As Norman comes to grips with the reality than Norma is really dead, so does Dylan. Emma discovered the truth in the last episode and reveals it now to Dylan who is grief stricken. He tries to reach out to Norman, to find out why he didn't tell him, but is rebuffed. Perhaps his grief and search for the truth will return Dylan to White Pine Bay and even his own death.


Marion arrives at Bates Motel in a storm, still unable to reach Sam Loomis, her boyfriend, and tell him she has the solution to his presumed financial problems. Norman settles her into room 1 and gazes at her through the hole in the wall. When she says she's hungry, he makes her a sandwich, in a nod to the film Psycho it's a ham sandwich. While she eats he shares with her some profound wisdom about the nature of love and our inability to know who people are.

Sam is playing both Marion and Madeline for fools, denying the existence of both. In this twisted world we find echoes of Norman's understanding that Norma doesn't exist in the way he thought she did. The lies we tell ourselves for the sake of an easier life. Norman wants to get past them, whereas Sam is willing to wallow in them for as long as he can.

Marion asks Norman about Sam and Norman reveals that he knows Sam's wife. Marion refuses to believe Sam's married, and drives to the address Norman gives her. She watches the couple argue then smashes up Sam's car with a tire iron. The iconic shower scene from Psycho looks as though it will play out again in this episode, but Marion manages to get clean without the help of a bloodbath. Norman is tested and this time he tamps down his desire to kill and sends Marion packing, to live out her life free of Sam Loomis.

After all Sam is the bad guy here. Sam and Sam. Sam Loomis and Sam Bates, Norman's dead father. “Your mother suffered.” Norman knows this but needs to feel it to be finally free. The pain is immeasurable, but as his new accomplice rather than master, Norma/n tells him, there is a way to feel better. “And you're not too little now.”

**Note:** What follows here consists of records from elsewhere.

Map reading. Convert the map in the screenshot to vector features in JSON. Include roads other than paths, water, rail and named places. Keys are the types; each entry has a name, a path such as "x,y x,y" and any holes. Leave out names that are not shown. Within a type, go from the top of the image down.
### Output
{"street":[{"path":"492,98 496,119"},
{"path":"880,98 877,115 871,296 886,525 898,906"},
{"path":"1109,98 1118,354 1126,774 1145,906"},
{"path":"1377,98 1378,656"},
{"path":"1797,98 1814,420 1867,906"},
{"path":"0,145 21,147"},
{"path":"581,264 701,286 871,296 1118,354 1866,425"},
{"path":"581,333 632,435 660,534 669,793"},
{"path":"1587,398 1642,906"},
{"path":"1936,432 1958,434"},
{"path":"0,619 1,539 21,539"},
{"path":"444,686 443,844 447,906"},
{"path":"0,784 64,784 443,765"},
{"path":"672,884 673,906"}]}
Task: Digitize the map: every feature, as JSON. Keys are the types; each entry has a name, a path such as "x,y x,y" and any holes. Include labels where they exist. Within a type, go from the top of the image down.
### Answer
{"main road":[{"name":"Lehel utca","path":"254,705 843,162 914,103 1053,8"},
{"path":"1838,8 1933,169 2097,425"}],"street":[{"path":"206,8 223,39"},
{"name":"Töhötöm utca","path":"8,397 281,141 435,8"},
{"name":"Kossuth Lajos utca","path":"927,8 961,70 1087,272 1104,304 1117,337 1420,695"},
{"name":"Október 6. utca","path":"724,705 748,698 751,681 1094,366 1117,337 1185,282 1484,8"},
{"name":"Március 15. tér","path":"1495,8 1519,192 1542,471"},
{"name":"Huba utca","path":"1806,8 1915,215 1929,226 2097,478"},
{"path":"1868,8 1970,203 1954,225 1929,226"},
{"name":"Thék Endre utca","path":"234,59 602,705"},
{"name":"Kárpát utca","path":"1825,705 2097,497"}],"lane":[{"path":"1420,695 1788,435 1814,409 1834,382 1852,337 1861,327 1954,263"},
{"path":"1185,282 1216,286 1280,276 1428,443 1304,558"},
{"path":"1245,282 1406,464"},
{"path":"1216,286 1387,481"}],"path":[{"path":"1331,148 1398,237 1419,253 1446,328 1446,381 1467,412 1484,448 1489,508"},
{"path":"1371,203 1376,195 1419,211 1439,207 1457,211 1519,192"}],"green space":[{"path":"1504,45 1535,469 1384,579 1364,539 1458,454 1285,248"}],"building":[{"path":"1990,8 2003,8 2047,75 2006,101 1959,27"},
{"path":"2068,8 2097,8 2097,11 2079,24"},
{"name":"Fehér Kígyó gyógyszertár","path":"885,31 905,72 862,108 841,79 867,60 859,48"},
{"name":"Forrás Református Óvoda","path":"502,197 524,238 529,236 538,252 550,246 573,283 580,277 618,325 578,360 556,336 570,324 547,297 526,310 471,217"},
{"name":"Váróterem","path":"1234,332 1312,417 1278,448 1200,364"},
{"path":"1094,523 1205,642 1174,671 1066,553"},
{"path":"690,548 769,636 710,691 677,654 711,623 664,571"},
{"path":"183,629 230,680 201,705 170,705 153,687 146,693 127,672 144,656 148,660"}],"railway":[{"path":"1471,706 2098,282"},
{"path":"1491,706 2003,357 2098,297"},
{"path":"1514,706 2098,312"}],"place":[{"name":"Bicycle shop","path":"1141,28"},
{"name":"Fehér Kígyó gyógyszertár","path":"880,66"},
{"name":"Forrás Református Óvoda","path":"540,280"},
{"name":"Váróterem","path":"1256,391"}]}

And so we get the shower scene we were expecting, to the soundtrack of Roy Orbison's “Crying”, but it's gender swapped. Waiting for Marion in the motel room, Sam takes a shower. Almost shot for shot we see Psycho replayed, the slightly hammy and rather unrealistic stabbing and the blood draining away. At the end it is Sam who falls to the floor wrapped in a shower curtain, his dead eyes watching us as we consider what this means for Norman.